(Records)
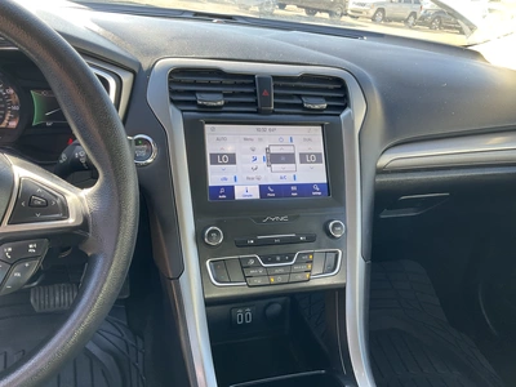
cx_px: 258
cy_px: 194
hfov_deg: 61.7
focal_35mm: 29
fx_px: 432
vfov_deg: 48.2
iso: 40
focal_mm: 3
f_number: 1.8
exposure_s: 1/122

(The problem) Write out the data exactly, and exclude every picture it holds.

(Written answer)
cx_px: 258
cy_px: 194
hfov_deg: 61.7
focal_35mm: 29
fx_px: 432
vfov_deg: 48.2
iso: 40
focal_mm: 3
f_number: 1.8
exposure_s: 1/122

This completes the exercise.